How do you identify all asymptotes or holes for #f(x)=(x^2+5x+4)/(-4x)#?

1 Answer
Sep 10, 2016

Use asymptote rules as explained below.

Explanation:

#f(x)=(x^2+5x+4)/(-4x)#

To find the vertical asymptote(s), find values of x that will make the denominator = zero.
#-4x=0#
#x=0#

To find horizontal and/or slant (oblique) asymptotes, compare the degree of the numerator and denominator.

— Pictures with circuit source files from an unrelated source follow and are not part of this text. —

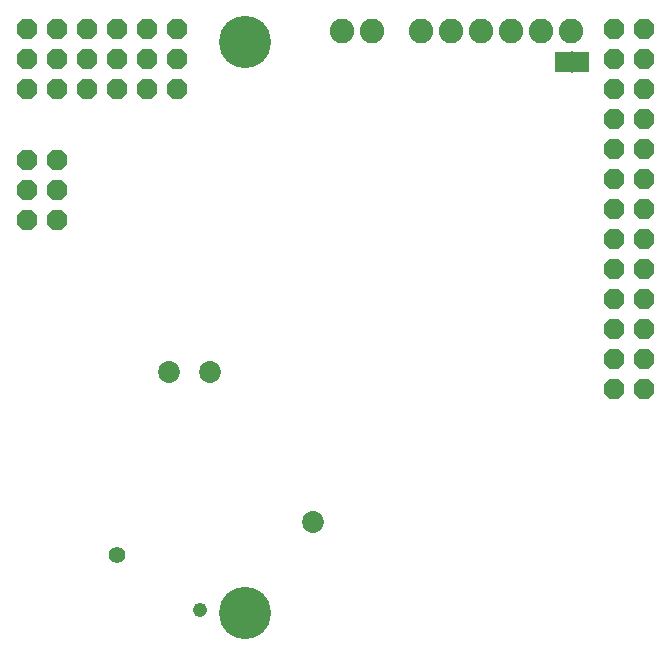
<source format=gbs>
G75*
G70*
%OFA0B0*%
%FSLAX24Y24*%
%IPPOS*%
%LPD*%
%AMOC8*
5,1,8,0,0,1.08239X$1,22.5*
%
%ADD10C,0.0820*%
%ADD11OC8,0.0690*%
%ADD12OC8,0.0680*%
%ADD13R,0.0540X0.0710*%
%ADD14R,0.0060X0.0720*%
%ADD15C,0.0555*%
%ADD16C,0.0730*%
%ADD17C,0.0476*%
%ADD18C,0.1740*%
D10*
X011653Y023386D03*
X012653Y023386D03*
X014293Y023411D03*
X015293Y023411D03*
X016293Y023411D03*
X017293Y023411D03*
X018293Y023411D03*
X019293Y023411D03*
D11*
X002153Y019111D03*
X002153Y018111D03*
X002153Y017111D03*
X001153Y017111D03*
X001153Y018111D03*
X001153Y019111D03*
D12*
X001153Y021461D03*
X002153Y021461D03*
X003153Y021461D03*
X003153Y022461D03*
X003153Y023461D03*
X002153Y023461D03*
X002153Y022461D03*
X001153Y022461D03*
X001153Y023461D03*
X004153Y023461D03*
X005153Y023461D03*
X005153Y022461D03*
X005153Y021461D03*
X004153Y021461D03*
X004153Y022461D03*
X006153Y022461D03*
X006153Y021461D03*
X006153Y023461D03*
X020703Y023461D03*
X020703Y022461D03*
X020703Y021461D03*
X020703Y020461D03*
X021703Y020461D03*
X021703Y021461D03*
X021703Y022461D03*
X021703Y023461D03*
X021703Y019461D03*
X021703Y018461D03*
X021703Y017461D03*
X021703Y016461D03*
X021703Y015461D03*
X021703Y014461D03*
X021703Y013461D03*
X021703Y012461D03*
X021703Y011461D03*
X020703Y011461D03*
X020703Y012461D03*
X020703Y013461D03*
X020703Y014461D03*
X020703Y015461D03*
X020703Y016461D03*
X020703Y017461D03*
X020703Y018461D03*
X020703Y019461D03*
D13*
X019628Y022371D03*
X019028Y022371D03*
D14*
X019328Y022371D03*
D15*
X004153Y005936D03*
D16*
X005873Y012046D03*
X007253Y012046D03*
X010673Y007026D03*
D17*
X006923Y004096D03*
D18*
X008403Y003986D03*
X008403Y023036D03*
M02*

</source>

If the degree of the denominator is greater than the degree of the numerator, there is a horizontal asymptote at y=0.

If the degrees of numerator and denominator are equal, the horizontal asymptote is the leading coefficient of the numerator divided by the leading coefficient of the denominator.

If the degree of the numerator is greater, there is a slant (oblique asymptote) found by dividing the numerator by the denominator and disregarding the remainder.

In this example, the degree of the numerator is 2 and the degree of the denominator is 1, so there is a slant asymptote.

Divide each term in the numerator by the denominator:

#x^2/(-4x) + (5x)/(-4x) +4/(-4x)#

#-(1/4)x-5/4# with a remainder of #4/(-4x)#

Disregard the remainder. The first two terms are the equation of the line of the slant asymptote.

Slant asymptote: #-(1/4)x -5/4#

Holes are present when the same factor is found in both the numerator and denominator. Factoring the numerator gives #(x+4)(x+1)#. Neither of these factors is found in the denominator. This function has no holes.